-------- Provided records
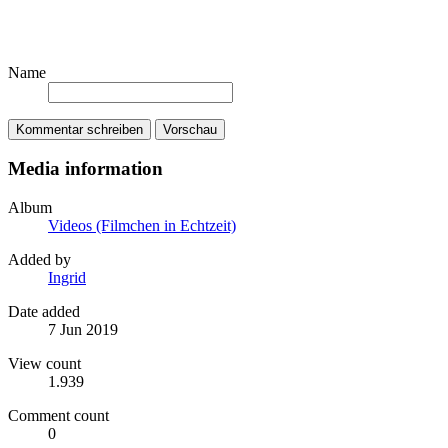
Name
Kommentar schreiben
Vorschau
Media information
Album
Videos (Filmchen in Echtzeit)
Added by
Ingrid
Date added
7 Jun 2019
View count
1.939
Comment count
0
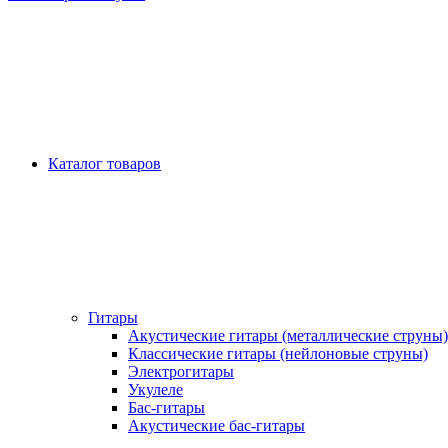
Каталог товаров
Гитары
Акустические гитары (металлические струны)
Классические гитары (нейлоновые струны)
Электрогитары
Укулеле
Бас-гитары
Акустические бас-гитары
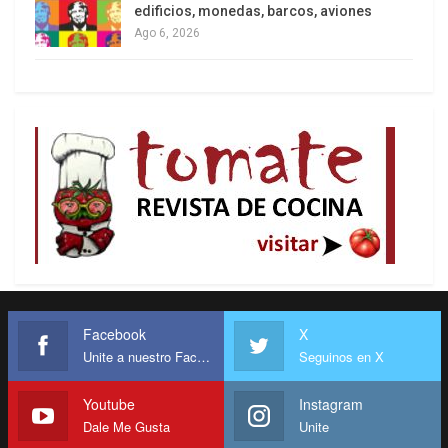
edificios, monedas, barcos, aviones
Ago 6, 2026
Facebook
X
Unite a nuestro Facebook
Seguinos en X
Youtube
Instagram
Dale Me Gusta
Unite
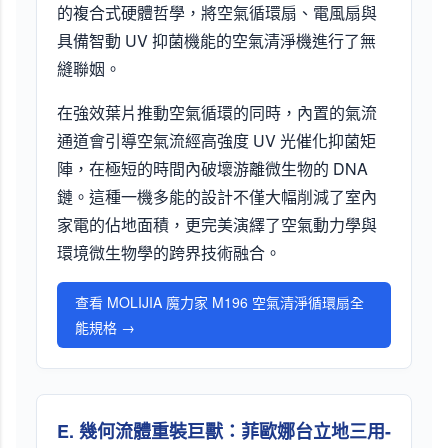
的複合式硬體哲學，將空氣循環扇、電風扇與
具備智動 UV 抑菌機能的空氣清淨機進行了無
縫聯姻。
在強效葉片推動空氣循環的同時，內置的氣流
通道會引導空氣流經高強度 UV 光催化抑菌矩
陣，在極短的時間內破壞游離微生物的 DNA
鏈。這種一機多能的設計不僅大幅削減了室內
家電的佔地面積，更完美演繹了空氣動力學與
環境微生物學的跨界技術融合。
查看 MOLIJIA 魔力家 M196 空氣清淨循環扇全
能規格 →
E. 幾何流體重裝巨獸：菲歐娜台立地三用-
----------------
-------- Provided records
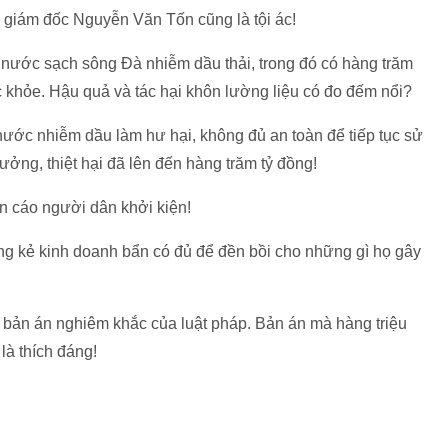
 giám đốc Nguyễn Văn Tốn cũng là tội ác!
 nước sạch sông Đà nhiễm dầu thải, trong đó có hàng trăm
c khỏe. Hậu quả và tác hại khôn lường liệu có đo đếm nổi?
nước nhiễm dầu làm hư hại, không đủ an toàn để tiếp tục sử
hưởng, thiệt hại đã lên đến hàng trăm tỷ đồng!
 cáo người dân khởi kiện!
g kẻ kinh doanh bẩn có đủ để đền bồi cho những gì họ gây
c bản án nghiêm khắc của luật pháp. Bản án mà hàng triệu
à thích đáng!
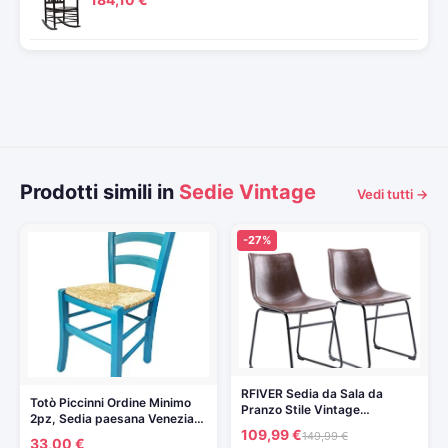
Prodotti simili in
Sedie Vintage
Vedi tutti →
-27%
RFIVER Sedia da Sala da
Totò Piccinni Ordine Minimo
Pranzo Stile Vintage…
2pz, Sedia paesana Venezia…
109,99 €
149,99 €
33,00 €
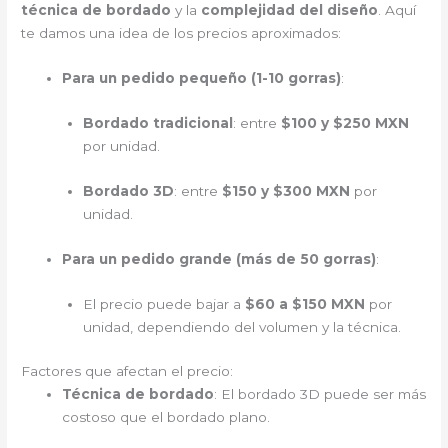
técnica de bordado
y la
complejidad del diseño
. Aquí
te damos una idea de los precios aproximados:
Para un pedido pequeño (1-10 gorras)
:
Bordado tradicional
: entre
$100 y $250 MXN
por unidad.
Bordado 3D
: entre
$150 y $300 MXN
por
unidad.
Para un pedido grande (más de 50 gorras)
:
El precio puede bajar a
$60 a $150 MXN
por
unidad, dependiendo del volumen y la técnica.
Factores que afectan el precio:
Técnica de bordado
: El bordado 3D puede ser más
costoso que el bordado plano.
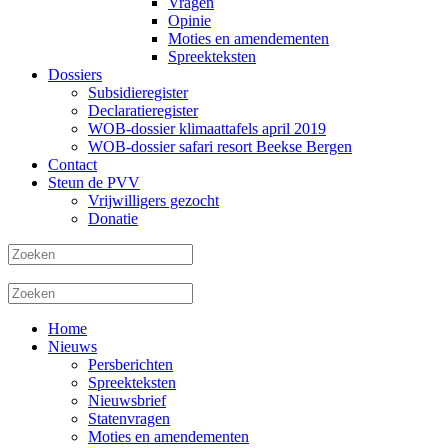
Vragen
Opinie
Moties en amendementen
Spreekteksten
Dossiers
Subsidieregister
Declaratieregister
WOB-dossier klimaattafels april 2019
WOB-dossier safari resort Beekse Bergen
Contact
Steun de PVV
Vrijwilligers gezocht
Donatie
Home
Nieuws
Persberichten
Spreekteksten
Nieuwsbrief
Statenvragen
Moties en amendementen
----------------
The problem
Which lines in the listing above contain the string "gorras"? Extract every one of them, and treat uppercase and lowercase letters as different.

Written answer
Para un pedido pequeño (1-10 gorras)
Para un pedido grande (más de 50 gorras)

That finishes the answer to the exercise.